In their defense, that shop at Hartsfield sells some damn good cookies. The fudge is pretty bitchin' too.

It was good. I just knew better than to eat it before getting on the plane what with all the bad weather between there and our next stop. They were good though when I got home, and they stayed down.

Thats very important that they stay down. Or your vomit is a ritual link! eek.gif
PBTHHHHT
QUOTE (Kesslan)
QUOTE (Thane36425 @ Jan 11 2007, 02:57 AM)
QUOTE (RunnerPaul @ Jan 11 2007, 02:12 AM)
QUOTE (Thane36425 @ Jan 10 2007, 06:22 PM)
I was flying a storm once and these college girls who had gorged themselves at the cookie shop in the Atlanta airport all threw up all over everything.

In their defense, that shop at Hartsfield sells some damn good cookies. The fudge is pretty bitchin' too.

It was good. I just knew better than to eat it before getting on the plane what with all the bad weather between there and our next stop. They were good though when I got home, and they stayed down.
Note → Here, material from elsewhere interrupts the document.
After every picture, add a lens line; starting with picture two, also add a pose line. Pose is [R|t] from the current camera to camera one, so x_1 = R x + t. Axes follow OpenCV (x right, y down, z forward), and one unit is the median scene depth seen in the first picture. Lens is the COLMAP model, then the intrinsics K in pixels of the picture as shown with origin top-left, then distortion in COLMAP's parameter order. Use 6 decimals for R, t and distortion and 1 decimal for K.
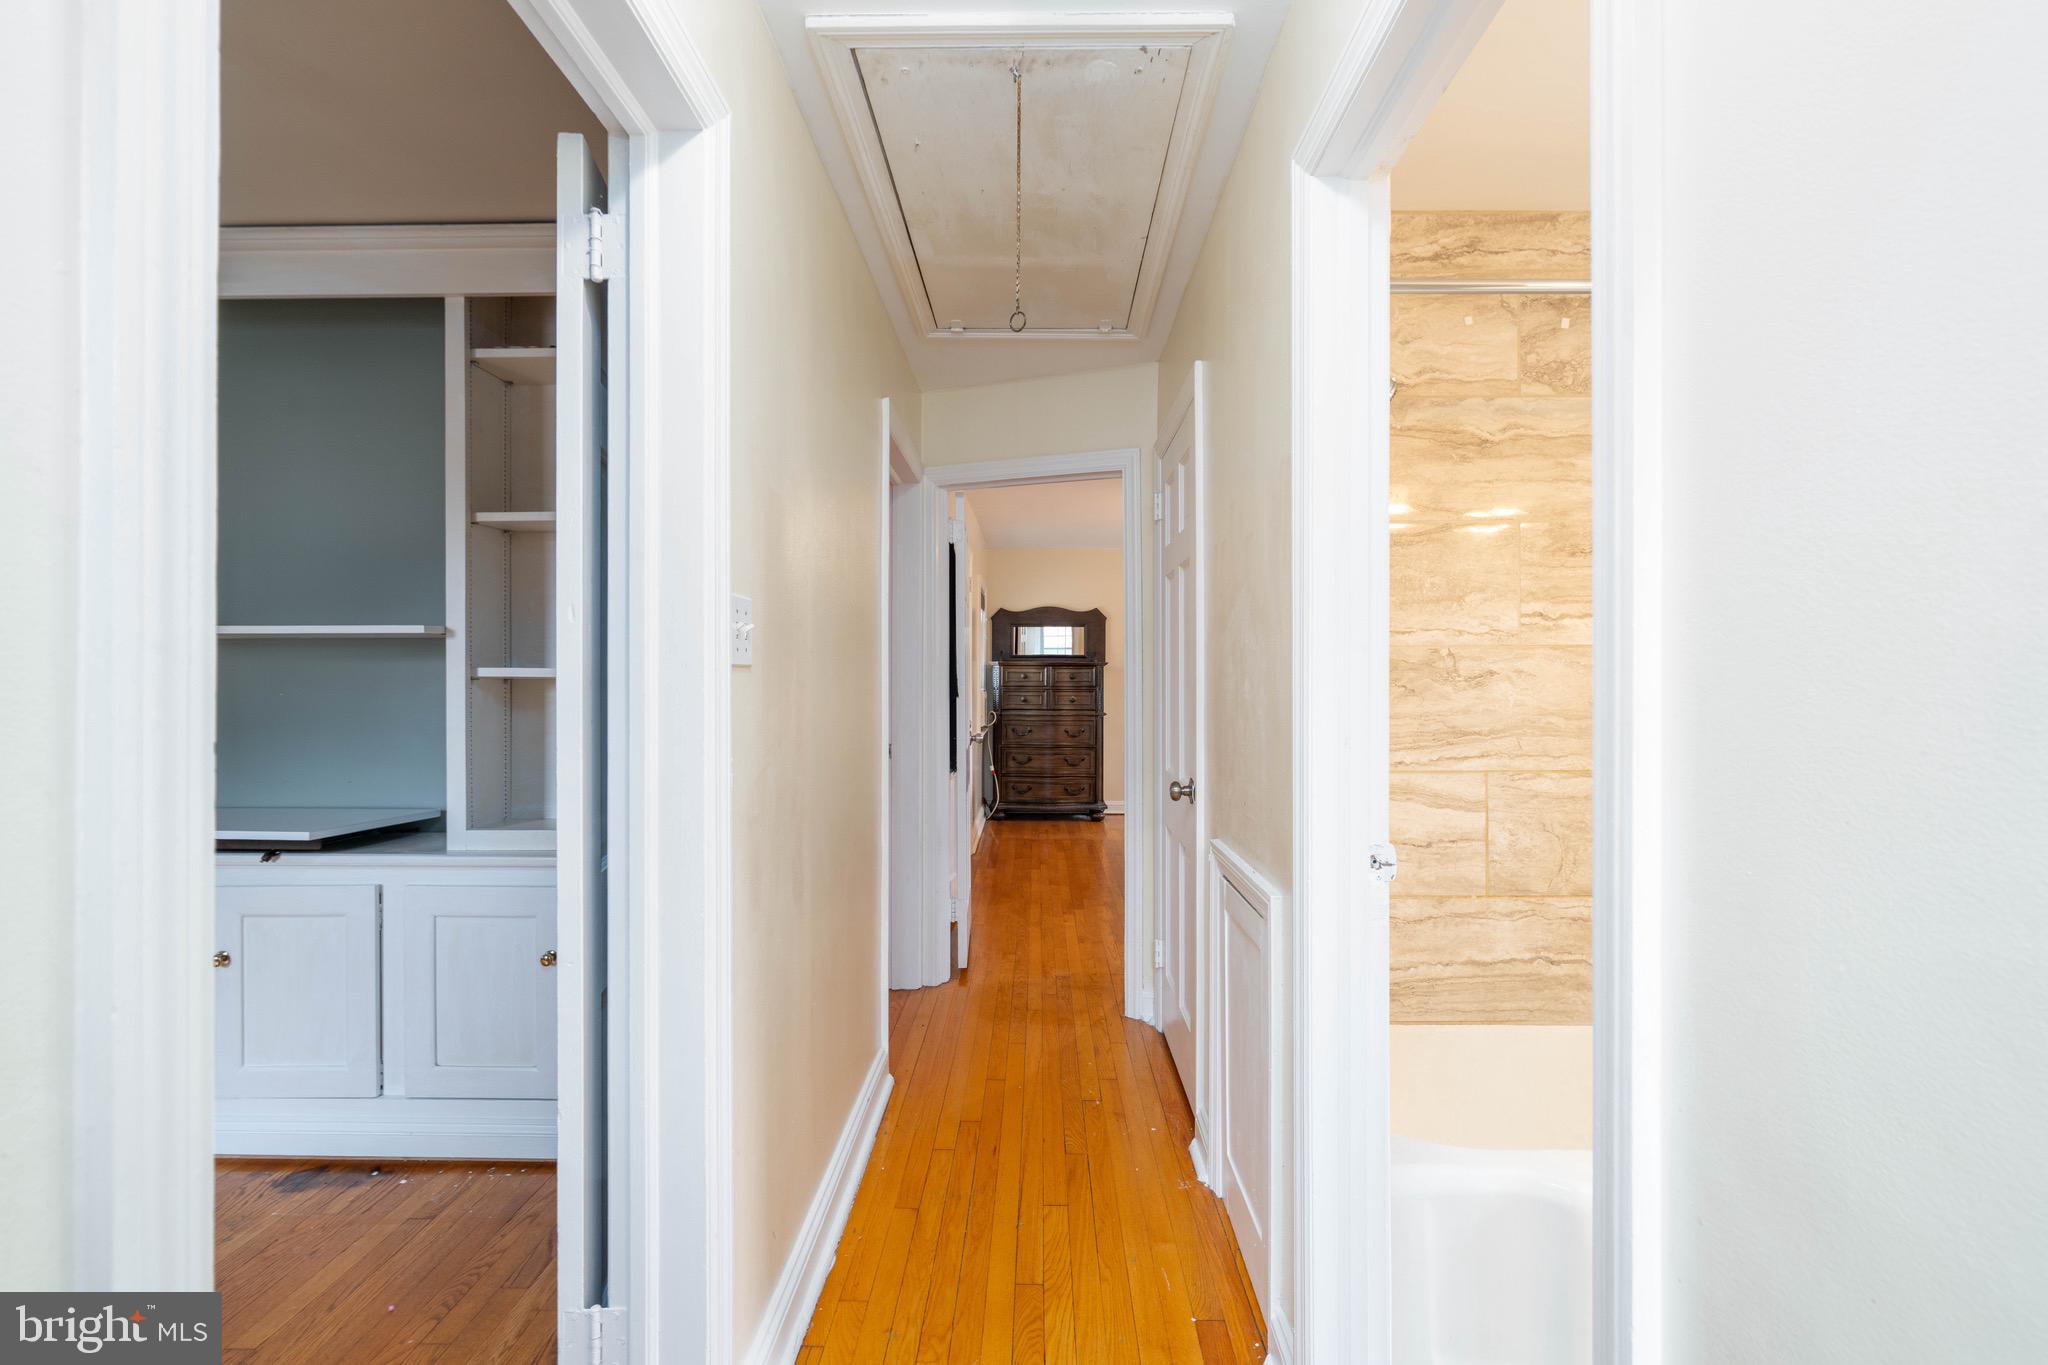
lens RADIAL K [[939.0, 0, 1022.2], [0, 939.0, 678.1], [0, 0, 1]] dist [-0.000164, 0.000036]
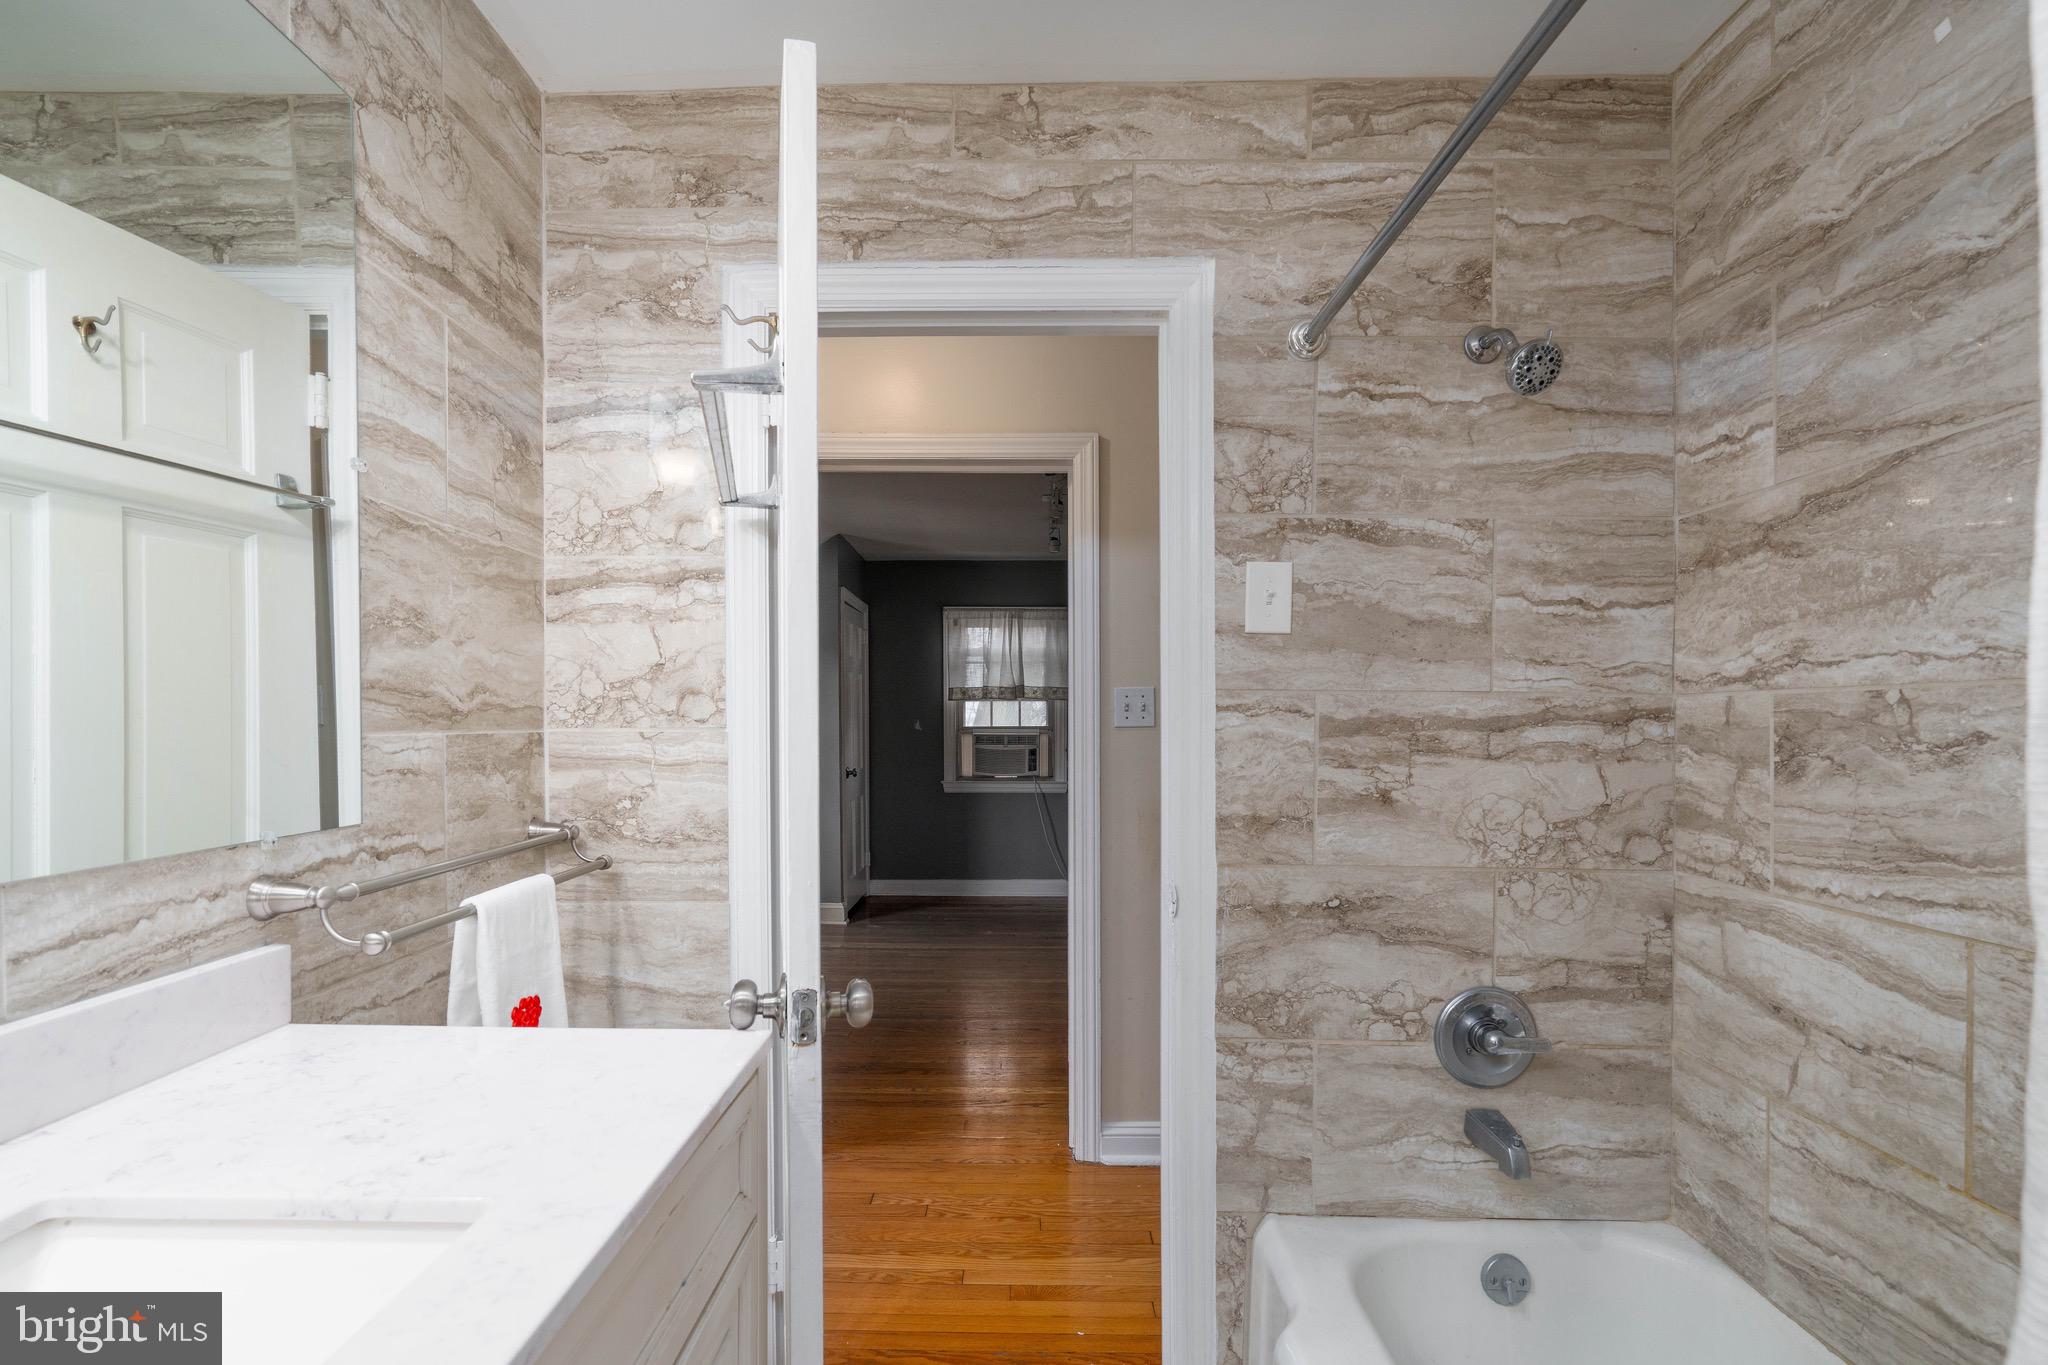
lens RADIAL K [[956.5, 0, 1018.8], [0, 956.5, 727.3], [0, 0, 1]] dist [0.000535, 0.000142]
pose [[0.005243, 0.007831, -0.999956, 0.986223], [0.005948, 0.999951, 0.007862, -0.017443], [0.999969, -0.005989, 0.005196, 0.504995]]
Thats very important that they stay down. Or your vomit is a ritual link! eek.gif

Lately I've been having a drink or two at the airport bar before a flight. Not sure why I started doing that but I think it's because a few too many times I get there too early and had nothing to do at the airport.

That said, that's something, meet and chat with someone at the airport bar. Slip something unobtrusive into their belongings, like a piece of that brick, and send them on their merry way as your group's ritual group cast their ritual spell. Oh heck, would half of a sticker do? That way, you can just stick it on their carry on or clothes.
James McMurray
You could just levitate up there and slap a barrier in front of the plane, or have a spirit do it for you. Weather control can knock down a plane without having to contend with object resistance. You could research a Smash Plane spell and get really high damage for really low drain.

Splattering aircraft with magic isn't new, doesn't require a ritual link, and doesn't require a suicide bomber.